Cellular and T cell engager Immunotherapy

Category: Cellular and T cell engager Immunotherapy

Optimizing Post–Chimeric Antigen Receptor (CAR) T-Cell Monitoring: Evidence Across Idecabtagene Vicleucel (ide-cel) Pivotal Clinical Trials and Real-World Experience

(PA-078) Optimizing Post–Chimeric Antigen Receptor (CAR) T-Cell Monitoring: Evidence Across Idecabtagene Vicleucel (ide-cel) Pivotal Clinical Trials and Real-World Experience

Wednesday, September 17, 2025

Surbhi Sidana, MD

Associate Professor
Stanford University School of Medicine

Introduction:
CAR T-cell therapies, including B-cell maturation antigen–directed ide-cel, have shown remarkable efficacy in relapsed and refractory multiple myeloma (RRMM), though toxicities can occur. Here, we report incidence and timing of cytokine release syndrome (CRS) and neurotoxicity (NT) from clinical trials and real-world experience (RWE) of ide-cel to inform post-infusion safety monitoring requirements.

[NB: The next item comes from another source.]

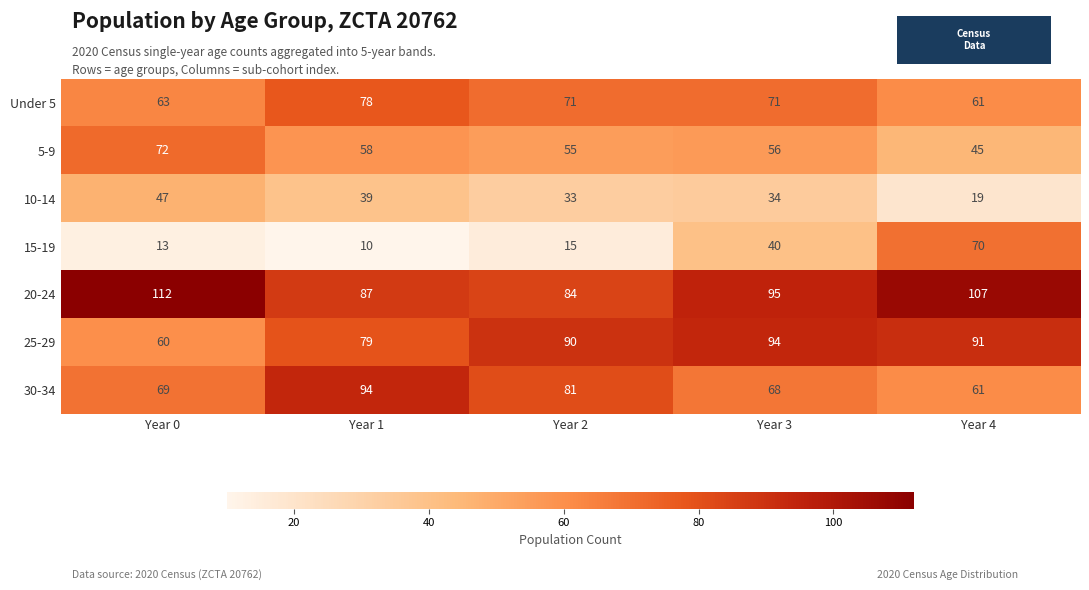

At which category does the chart reach its minimum across all series?

Year 1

Methods:   Safety data were analyzed from patients (pts) with RRMM treated with ide-cel in 2 pivotal clinical trials and 1 RW registry. Pooled data from the phase 2 KarMMa (NCT03361748) and phase 3 KarMMa-3 (NCT03651128) trials comprised 349 pts who received ide-cel. RW data comprised 998 pts from the Center for International Blood and Marrow Transplant Research (CIBMTR) registry who had ≥1 assessment after infusion of commercial ide-cel. Safety analyses included incidence, grade (G), onset and duration of CRS and NT after ide-cel infusion.

Results:   Pt characteristics were similar in the clinical trials and registry (median age, 62 y and 66 y; males, 62% and 58%; median prior regimens, 4.0 and 6.0; high-risk cytogenetic abnormalities, 37% and 23% [though 47% not tested/unknown for CIBMTR]).

Clinical trials: CRS occurred in 89% of pts (310/349; G3 at onset, 5.2%; no G4/5). Of those with CRS, 98% (304/310) had first onset ≤1 wk (median, 1 d) after infusion; median time to resolution from onset was 4 d. Of 1.9% (6/310) with CRS onset >1 wk (median, 13 d) after infusion, median time to resolution was 6.5 d. Investigator identified (ii) NT occurred in 40% of pts (139/349; G3 at onset, 1.1%; no G4/5). Of those with iiNT, 81% (112/139) had first onset ≤1 wk (median, 2 d) after infusion; median time to resolution from onset was 3 d. Of 19% (27/139) with iiNT onset >1 wk (median, 24 d) after infusion, median time to resolution was 7 d.

Registry: CRS occurred in 84% of pts (834/998; G≥3 in those with G reported, 3.4%). Of pts with CRS and time to onset data, 96.6% (804/832) had first onset ≤1 wk (median, 2 d) after infusion; median time to resolution was 3 d. Of 3% (28/832) with CRS onset >1 wk (median, 48 d) after infusion, median time to resolution was 2 d. Immune effector cell associated neurotoxicity syndrome (ICANS) occurred in 31% of pts (313/998; G≥3 in those with G reported, 5.7%). Of those with ICANS and time to onset data, 82.7% (201/243) had first onset ≤1 wk (median, 2 d) after infusion; median time to resolution was 4 d. Of 17% (42/243) with ICANS onset >1 wk (median, 16.5 d) after infusion, median time to resolution was 4 d.

Conclusions:

Safety data from 1347 pts across ide-cel pivotal clinical trials and RWE demonstrate most cases of CRS and NT are low grade (G1/2) and occur within 1 wk of ide-cel infusion (median 1-2 d). For the pts with event onset >1 wk post-infusion, median time to resolution from onset was ≤7 d. These findings highlight the manageable safety profile of ide-cel, supporting a flexible monitoring period after 1-wk post–ide-cel infusion for patients with RRMM.